INDIANAPOLIS — City leaders in Indianapolis are moving forward with a plan to overhaul the committee the writes rules and regulations for the Indianapolis Metro Police Department.
In a party-line vote, Democrats on the Indianapolis City-County Council have approved a plan to create a civilian majority on the IMPD General Orders Board. It would expand the board from the three seats to seven and four of those seats would have to be occupied by civilians appointed by the council and the mayor.
“Our commitment to your work is shown by the passage of IMPD’s 2021 budget which included an increase,” said Councilor Jessica McCormick (D) to police officers. “Still, no public entity should police themselves and answer only to themselves. The creation of this board is taking it out of the private and into the public. Putting the ‘public’ back into public safety.”
A key amendment was added to the proposal, which made it clear that anyone appointed to the board must be someone who has never been convicted of a felony.
The proposal also sets a quorum for the General Orders Board at four, which means only four members would have to be present at a board meeting in order to pass policy for the department.
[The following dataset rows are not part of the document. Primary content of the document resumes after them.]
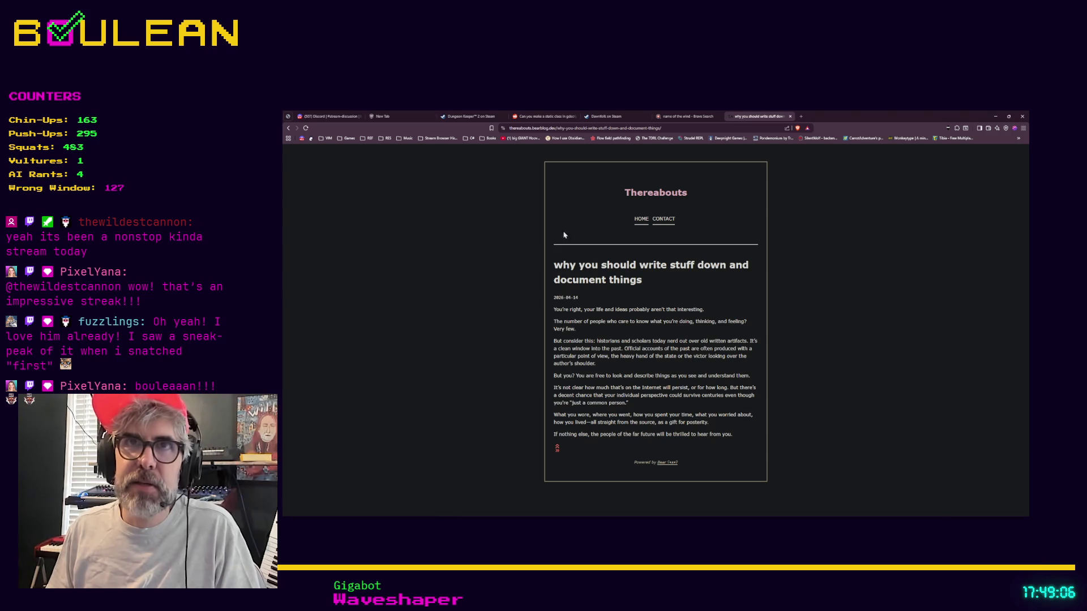
Switch to the Discord tab showing the moderator-privileges message
{"action": "left_click", "coordinate": [327, 116]}
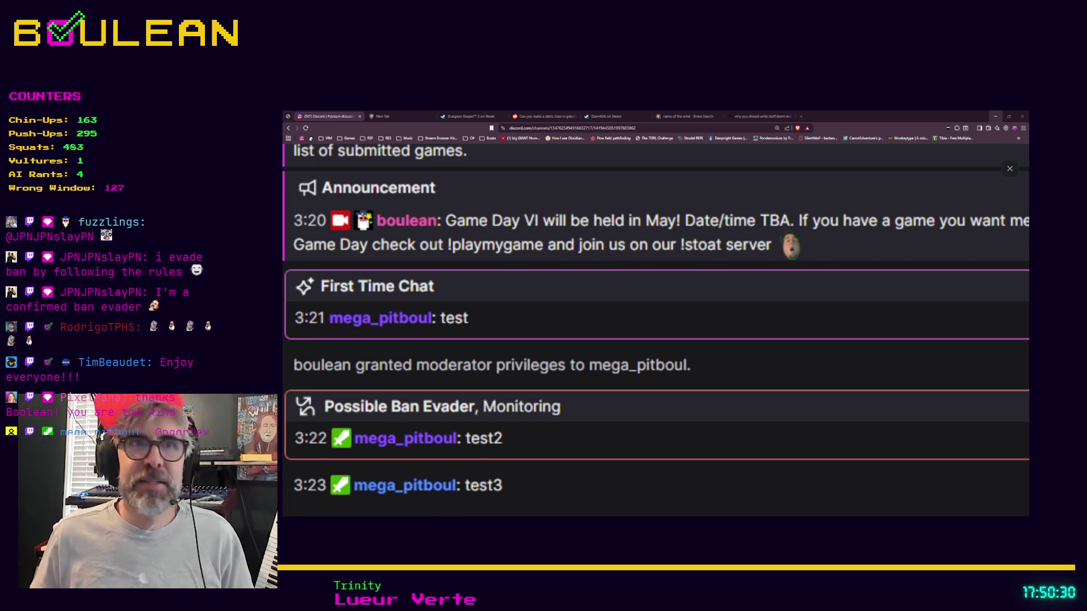
Search Brave for 'cellophane' in a new tab
{"action": "left_click", "coordinate": [995, 116]}
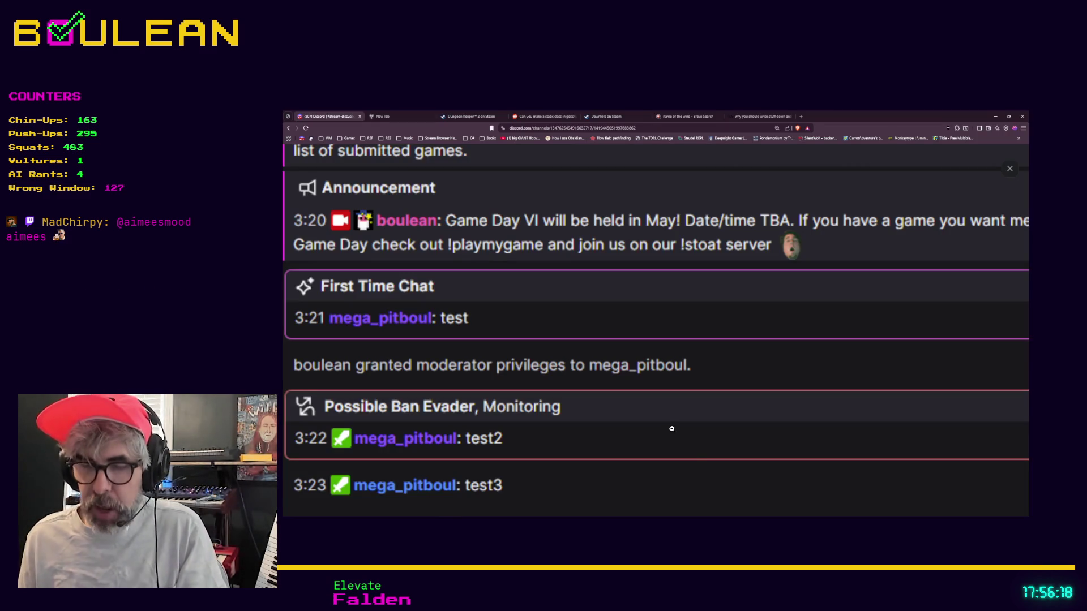
{"action": "key", "text": "ctrl+t"}
{"action": "type", "text": "cellophane"}
{"action": "key", "text": "Return"}
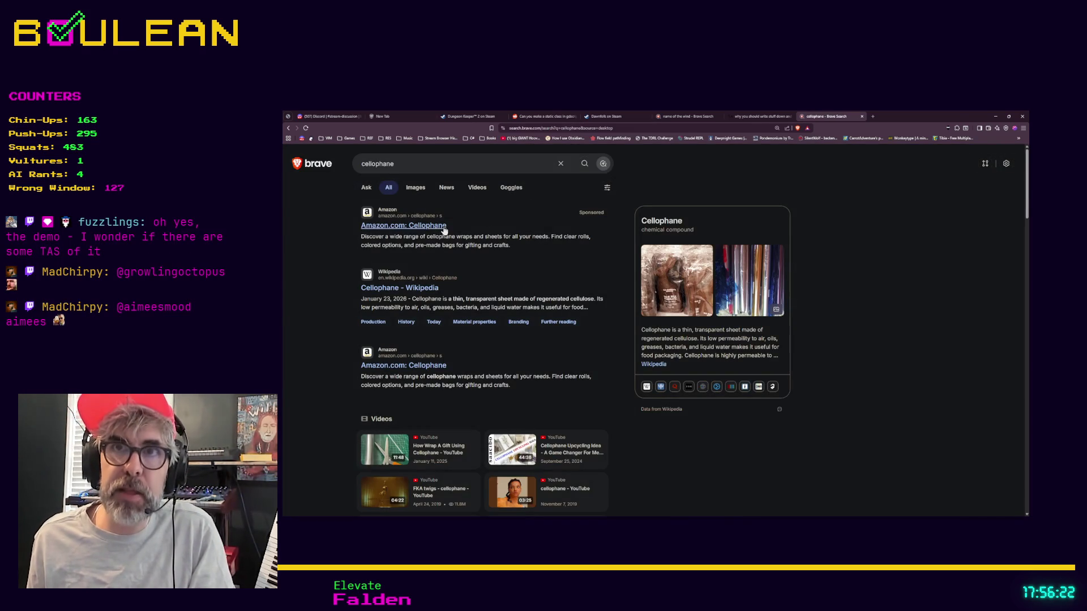
Browse the image results for cellophane
{"action": "left_click", "coordinate": [414, 189]}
Board members are also required to have ten days notice ahead of time before a meeting can be called.
This brought on some push back from Republicans on the council who asked for clarification about whether or not the four civilian members of the board could approve policies for IMPD without the IMPD representatives present.
“The four members of the board, yes, they can make policy without the three IMPD appointments (present at the meeting),” said Democratic councilor Leroy Robinson. “If the three IMPD appointments after given ten days notice don’t show up, do you blame the civilians who did show up of the three IMPD appointments that don’t show up?”
It also lays out a process in which the chief of police can appeal any decision by the board that they may oppose.
The Indianapolis Fraternal Order of Police, Indy Ten Point Coalition leader Rev. Charles Harrison, and IMPD Chief Randal Taylor have all said they are against the proposal.
“I support police reforms that builds trust from both the community & law enforcement,” said Harrison on Twitter. “What the CCC did last night was build trust from part of the community, & mistrust from IMPD & other parts of the community. This in my opinion is going to lead to division within the city”
FOP President Rick Snyder said more input is needed before the board should be allowed to be put in place.
“Why don’t we push pause, allow that input to occur,” Snyder said. “We’re confident middle ground can be found where we can get a successful passage that everyone can live with.”
IMPD Chief Randal Taylor issued this statement after the vote:
“IMPD has listened to recent calls for change in policing and public safety, and taken steps to better reflect the way our community wants us to serve. And we recognize the need for civilian participation in our processes, for it is only when we all work together that we will see the improvement in public safety that our community deserves. That’s why we have created a higher standard for use of force, banned the dangerous practice of no-knock warrants, and are implementing a permanent body-worn camera program. It’s also why we are finalizing the new Use of Force Review Board with significant civilian participation, which will have the authority to review any use of force by an IMPD officer. We remain dedicated to moving IMPD and our city forward and will continue our ongoing discussions with the City-County Council and the members of our community to ensure we are best serving the people of Indianapolis.”